One of the very few winter garden musings I have managed to actually enact at this point in the spring is my desire to try a few blueberry plants. It’s my first time growing any berry other than strawberries, and although nobody in our house is a huge blueberry fan, I figured maybe we’d become more so if we have a few fresh-from-the-backyard handfuls to incorporate into our summer diet.
I pondered putting these in the parking strip, but decided the temptation for passers-by to covertly sample would be too difficult to resist. If these do well, I might reconsider next year and add a few out there, put a “help yourself to a few” sign nearby, and see if I make some new friends (besides the birds).
Looking around locally for a bare-root organic blueberry source proved fruitless (sorry), although I imagine if I’d tried a little harder I could have found one.
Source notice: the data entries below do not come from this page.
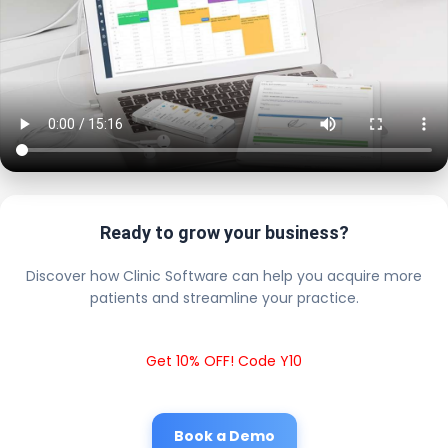
Ready to grow your business?
Discover how Clinic Software can help you acquire more
patients and streamline your practice.
Get 10% OFF! Code Y10
Book a Demo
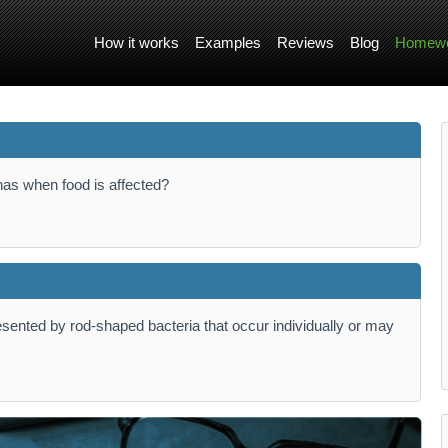
How it works
Examples
Reviews
Blog
Homewo
 has when food is affected?
resented by rod-shaped bacteria that occur individually or may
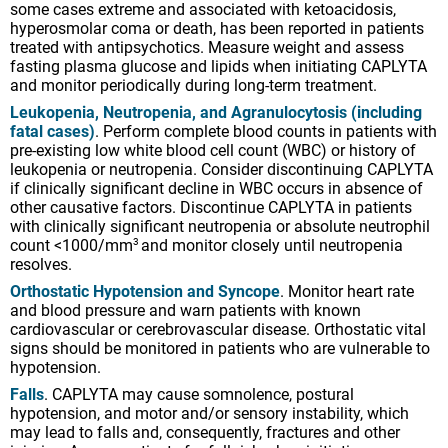
some cases extreme and associated with ketoacidosis,
hyperosmolar coma or death, has been reported in patients
treated with antipsychotics. Measure weight and assess
fasting plasma glucose and lipids when initiating CAPLYTA
and monitor periodically during long-term treatment.
Leukopenia, Neutropenia, and Agranulocytosis (including
fatal cases)
. Perform complete blood counts in patients with
pre-existing low white blood cell count (WBC) or history of
leukopenia or neutropenia. Consider discontinuing CAPLYTA
if clinically significant decline in WBC occurs in absence of
other causative factors. Discontinue CAPLYTA in patients
with clinically significant neutropenia or absolute neutrophil
count <1000/mm
and monitor closely until neutropenia
3
resolves.
Orthostatic Hypotension and Syncope
. Monitor heart rate
and blood pressure and warn patients with known
cardiovascular or cerebrovascular disease. Orthostatic vital
signs should be monitored in patients who are vulnerable to
hypotension.
Falls
. CAPLYTA may cause somnolence, postural
hypotension, and motor and/or sensory instability, which
may lead to falls and, consequently, fractures and other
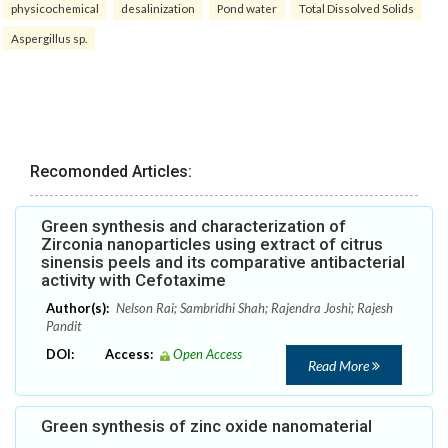
physicochemical
desalinization
Pond water
Total Dissolved Solids
Aspergillus sp.
Recomonded Articles:
Green synthesis and characterization of
Zirconia nanoparticles using extract of citrus
sinensis peels and its comparative antibacterial
activity with Cefotaxime
Author(s):
Nelson Rai; Sambridhi Shah; Rajendra Joshi; Rajesh
Pandit
DOI:
Access:
Open Access
Read More
Green synthesis of zinc oxide nanomaterial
I finally just decided to order some from Peaceful Valley Farm & Garden Supply, an organic outfit in California, as it was getting a bit late in the season for bare root and I didn’t want to miss out. Yes, I know it was not very eco-friendly to have my organic plants shipped from out of state! I hope to offset that by cultivating them without the use of harmful chemicals and maybe I can assuage my guilt in other ways too.
It was a pretty exciting day when the box arrived.
I’d never ordered live plants through the mail before, so I was eager to see how they were packed. The shredded recycled cardboard packaging was too cool to toss, I am saving it for a re-use.
The true test – how did the plants look? Pretty good, I thought! Already in flower, too, amazingly.
I had selected two of the same variety, ‘Sunshine Blue,’ as it is self-fertile so doesn’t need a pollinator of a different variety. I was also drawn to its reputation for being on the shorter side and therefore good for a small space like mine, as well as its semi-evergreen habit which should provide some winter beauty in an area that is sadly lacking at the moment.
You can see a little bit, in this next shot, that the blossoms are pink at this point in the year. I believe they turn white later.
All that was left behind in the box:
I’d give Peaceful Valley a big thumbs up for their careful packing and quick shipping. They also responded very quickly and informatively to a question I had about the organic-ness of the plants, since it was a little ambiguous on their web site.
Plants in the mail – is this something you partake of, or do you need to see (feel, sniff, inspect the roots of) a plant before you make it yours?